WHAT TO WORK ON: Reproduce each line of every row below verbatim, in the order given.

DATA TO PROCESS:
+++++

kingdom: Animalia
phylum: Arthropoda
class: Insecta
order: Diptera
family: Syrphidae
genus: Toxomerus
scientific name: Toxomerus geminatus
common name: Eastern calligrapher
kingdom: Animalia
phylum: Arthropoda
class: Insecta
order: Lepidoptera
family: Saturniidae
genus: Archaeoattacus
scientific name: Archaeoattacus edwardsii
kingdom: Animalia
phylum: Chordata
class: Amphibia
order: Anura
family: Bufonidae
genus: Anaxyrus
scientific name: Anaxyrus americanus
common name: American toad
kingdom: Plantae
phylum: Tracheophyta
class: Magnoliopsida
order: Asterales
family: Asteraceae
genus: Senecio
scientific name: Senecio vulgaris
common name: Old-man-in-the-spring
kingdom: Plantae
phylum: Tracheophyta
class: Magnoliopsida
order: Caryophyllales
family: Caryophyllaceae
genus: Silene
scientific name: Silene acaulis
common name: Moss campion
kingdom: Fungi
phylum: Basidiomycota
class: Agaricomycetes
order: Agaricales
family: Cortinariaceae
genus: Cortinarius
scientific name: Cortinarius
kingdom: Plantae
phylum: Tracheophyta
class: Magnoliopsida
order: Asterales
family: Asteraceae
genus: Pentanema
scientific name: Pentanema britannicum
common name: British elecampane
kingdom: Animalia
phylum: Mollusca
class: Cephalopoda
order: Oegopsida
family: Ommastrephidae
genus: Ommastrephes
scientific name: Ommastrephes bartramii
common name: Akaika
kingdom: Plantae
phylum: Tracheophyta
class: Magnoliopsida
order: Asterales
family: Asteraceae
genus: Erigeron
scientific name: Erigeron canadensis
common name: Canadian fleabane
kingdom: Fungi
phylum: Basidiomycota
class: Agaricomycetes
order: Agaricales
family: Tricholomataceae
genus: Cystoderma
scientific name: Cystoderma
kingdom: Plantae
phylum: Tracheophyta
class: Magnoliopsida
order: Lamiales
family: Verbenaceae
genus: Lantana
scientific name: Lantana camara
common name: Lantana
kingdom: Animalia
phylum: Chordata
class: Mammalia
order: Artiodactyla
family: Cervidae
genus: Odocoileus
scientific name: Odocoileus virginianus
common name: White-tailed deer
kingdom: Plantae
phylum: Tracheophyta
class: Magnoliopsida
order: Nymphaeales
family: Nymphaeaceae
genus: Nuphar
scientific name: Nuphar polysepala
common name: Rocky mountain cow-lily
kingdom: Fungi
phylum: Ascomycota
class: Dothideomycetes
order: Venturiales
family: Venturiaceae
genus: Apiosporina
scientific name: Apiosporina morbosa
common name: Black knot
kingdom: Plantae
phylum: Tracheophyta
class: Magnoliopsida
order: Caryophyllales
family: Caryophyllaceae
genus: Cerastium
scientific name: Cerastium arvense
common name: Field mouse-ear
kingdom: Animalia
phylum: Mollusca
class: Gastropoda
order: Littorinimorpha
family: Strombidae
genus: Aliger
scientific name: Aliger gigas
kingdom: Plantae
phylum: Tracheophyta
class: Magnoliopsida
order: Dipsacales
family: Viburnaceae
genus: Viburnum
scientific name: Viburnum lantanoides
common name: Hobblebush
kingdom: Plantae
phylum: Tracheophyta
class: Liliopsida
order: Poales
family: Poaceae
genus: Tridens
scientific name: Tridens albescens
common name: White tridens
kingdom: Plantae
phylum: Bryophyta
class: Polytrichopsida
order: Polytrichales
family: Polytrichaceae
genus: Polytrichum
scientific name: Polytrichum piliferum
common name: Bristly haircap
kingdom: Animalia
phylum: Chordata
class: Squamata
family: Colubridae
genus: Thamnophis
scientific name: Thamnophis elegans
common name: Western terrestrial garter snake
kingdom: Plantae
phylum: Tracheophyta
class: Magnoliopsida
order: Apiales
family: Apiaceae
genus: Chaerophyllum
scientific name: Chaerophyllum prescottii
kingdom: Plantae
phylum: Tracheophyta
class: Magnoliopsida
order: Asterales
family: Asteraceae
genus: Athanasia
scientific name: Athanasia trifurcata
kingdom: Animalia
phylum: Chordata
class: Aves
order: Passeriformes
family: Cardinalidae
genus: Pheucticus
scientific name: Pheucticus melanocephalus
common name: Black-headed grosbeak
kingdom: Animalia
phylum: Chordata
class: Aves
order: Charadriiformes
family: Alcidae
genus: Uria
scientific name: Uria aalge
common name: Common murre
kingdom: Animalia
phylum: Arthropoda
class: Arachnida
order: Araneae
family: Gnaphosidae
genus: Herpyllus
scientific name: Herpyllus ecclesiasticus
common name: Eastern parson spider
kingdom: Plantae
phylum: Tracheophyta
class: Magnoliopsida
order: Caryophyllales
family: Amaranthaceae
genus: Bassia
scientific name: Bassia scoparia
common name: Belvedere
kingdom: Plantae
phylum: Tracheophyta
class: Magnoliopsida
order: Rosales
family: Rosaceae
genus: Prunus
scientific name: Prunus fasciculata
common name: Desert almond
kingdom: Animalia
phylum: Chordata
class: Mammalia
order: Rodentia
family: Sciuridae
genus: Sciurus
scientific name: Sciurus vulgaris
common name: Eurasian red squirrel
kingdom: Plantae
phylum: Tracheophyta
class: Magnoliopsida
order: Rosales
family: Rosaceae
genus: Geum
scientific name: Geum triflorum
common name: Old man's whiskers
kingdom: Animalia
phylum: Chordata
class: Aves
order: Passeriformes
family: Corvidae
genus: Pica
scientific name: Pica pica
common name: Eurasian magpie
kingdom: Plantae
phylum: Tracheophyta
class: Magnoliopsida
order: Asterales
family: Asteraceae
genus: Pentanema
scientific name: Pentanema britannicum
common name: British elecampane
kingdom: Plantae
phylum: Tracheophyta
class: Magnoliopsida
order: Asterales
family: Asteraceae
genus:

+++++

TASK SOLUTION:
kingdom: Animalia
phylum: Arthropoda
class: Insecta
order: Diptera
family: Syrphidae
genus: Toxomerus
scientific name: Toxomerus geminatus
common name: Eastern calligrapher
kingdom: Animalia
phylum: Arthropoda
class: Insecta
order: Lepidoptera
family: Saturniidae
genus: Archaeoattacus
scientific name: Archaeoattacus edwardsii
kingdom: Animalia
phylum: Chordata
class: Amphibia
order: Anura
family: Bufonidae
genus: Anaxyrus
scientific name: Anaxyrus americanus
common name: American toad
kingdom: Plantae
phylum: Tracheophyta
class: Magnoliopsida
order: Asterales
family: Asteraceae
genus: Senecio
scientific name: Senecio vulgaris
common name: Old-man-in-the-spring
kingdom: Plantae
phylum: Tracheophyta
class: Magnoliopsida
order: Caryophyllales
family: Caryophyllaceae
genus: Silene
scientific name: Silene acaulis
common name: Moss campion
kingdom: Fungi
phylum: Basidiomycota
class: Agaricomycetes
order: Agaricales
family: Cortinariaceae
genus: Cortinarius
scientific name: Cortinarius
kingdom: Plantae
phylum: Tracheophyta
class: Magnoliopsida
order: Asterales
family: Asteraceae
genus: Pentanema
scientific name: Pentanema britannicum
common name: British elecampane
kingdom: Animalia
phylum: Mollusca
class: Cephalopoda
order: Oegopsida
family: Ommastrephidae
genus: Ommastrephes
scientific name: Ommastrephes bartramii
common name: Akaika
kingdom: Plantae
phylum: Tracheophyta
class: Magnoliopsida
order: Asterales
family: Asteraceae
genus: Erigeron
scientific name: Erigeron canadensis
common name: Canadian fleabane
kingdom: Fungi
phylum: Basidiomycota
class: Agaricomycetes
order: Agaricales
family: Tricholomataceae
genus: Cystoderma
scientific name: Cystoderma
kingdom: Plantae
phylum: Tracheophyta
class: Magnoliopsida
order: Lamiales
family: Verbenaceae
genus: Lantana
scientific name: Lantana camara
common name: Lantana
kingdom: Animalia
phylum: Chordata
class: Mammalia
order: Artiodactyla
family: Cervidae
genus: Odocoileus
scientific name: Odocoileus virginianus
common name: White-tailed deer
kingdom: Plantae
phylum: Tracheophyta
class: Magnoliopsida
order: Nymphaeales
family: Nymphaeaceae
genus: Nuphar
scientific name: Nuphar polysepala
common name: Rocky mountain cow-lily
kingdom: Fungi
phylum: Ascomycota
class: Dothideomycetes
order: Venturiales
family: Venturiaceae
genus: Apiosporina
scientific name: Apiosporina morbosa
common name: Black knot
kingdom: Plantae
phylum: Tracheophyta
class: Magnoliopsida
order: Caryophyllales
family: Caryophyllaceae
genus: Cerastium
scientific name: Cerastium arvense
common name: Field mouse-ear
kingdom: Animalia
phylum: Mollusca
class: Gastropoda
order: Littorinimorpha
family: Strombidae
genus: Aliger
scientific name: Aliger gigas
kingdom: Plantae
phylum: Tracheophyta
class: Magnoliopsida
order: Dipsacales
family: Viburnaceae
genus: Viburnum
scientific name: Viburnum lantanoides
common name: Hobblebush
kingdom: Plantae
phylum: Tracheophyta
class: Liliopsida
order: Poales
family: Poaceae
genus: Tridens
scientific name: Tridens albescens
common name: White tridens
kingdom: Plantae
phylum: Bryophyta
class: Polytrichopsida
order: Polytrichales
family: Polytrichaceae
genus: Polytrichum
scientific name: Polytrichum piliferum
common name: Bristly haircap
kingdom: Animalia
phylum: Chordata
class: Squamata
family: Colubridae
genus: Thamnophis
scientific name: Thamnophis elegans
common name: Western terrestrial garter snake
kingdom: Plantae
phylum: Tracheophyta
class: Magnoliopsida
order: Apiales
family: Apiaceae
genus: Chaerophyllum
scientific name: Chaerophyllum prescottii
kingdom: Plantae
phylum: Tracheophyta
class: Magnoliopsida
order: Asterales
family: Asteraceae
genus: Athanasia
scientific name: Athanasia trifurcata
kingdom: Animalia
phylum: Chordata
class: Aves
order: Passeriformes
family: Cardinalidae
genus: Pheucticus
scientific name: Pheucticus melanocephalus
common name: Black-headed grosbeak
kingdom: Animalia
phylum: Chordata
class: Aves
order: Charadriiformes
family: Alcidae
genus: Uria
scientific name: Uria aalge
common name: Common murre
kingdom: Animalia
phylum: Arthropoda
class: Arachnida
order: Araneae
family: Gnaphosidae
genus: Herpyllus
scientific name: Herpyllus ecclesiasticus
common name: Eastern parson spider
kingdom: Plantae
phylum: Tracheophyta
class: Magnoliopsida
order: Caryophyllales
family: Amaranthaceae
genus: Bassia
scientific name: Bassia scoparia
common name: Belvedere
kingdom: Plantae
phylum: Tracheophyta
class: Magnoliopsida
order: Rosales
family: Rosaceae
genus: Prunus
scientific name: Prunus fasciculata
common name: Desert almond
kingdom: Animalia
phylum: Chordata
class: Mammalia
order: Rodentia
family: Sciuridae
genus: Sciurus
scientific name: Sciurus vulgaris
common name: Eurasian red squirrel
kingdom: Plantae
phylum: Tracheophyta
class: Magnoliopsida
order: Rosales
family: Rosaceae
genus: Geum
scientific name: Geum triflorum
common name: Old man's whiskers
kingdom: Animalia
phylum: Chordata
class: Aves
order: Passeriformes
family: Corvidae
genus: Pica
scientific name: Pica pica
common name: Eurasian magpie
kingdom: Plantae
phylum: Tracheophyta
class: Magnoliopsida
order: Asterales
family: Asteraceae
genus: Pentanema
scientific name: Pentanema britannicum
common name: British elecampane
kingdom: Plantae
phylum: Tracheophyta
class: Magnoliopsida
order: Asterales
family: Asteraceae
genus:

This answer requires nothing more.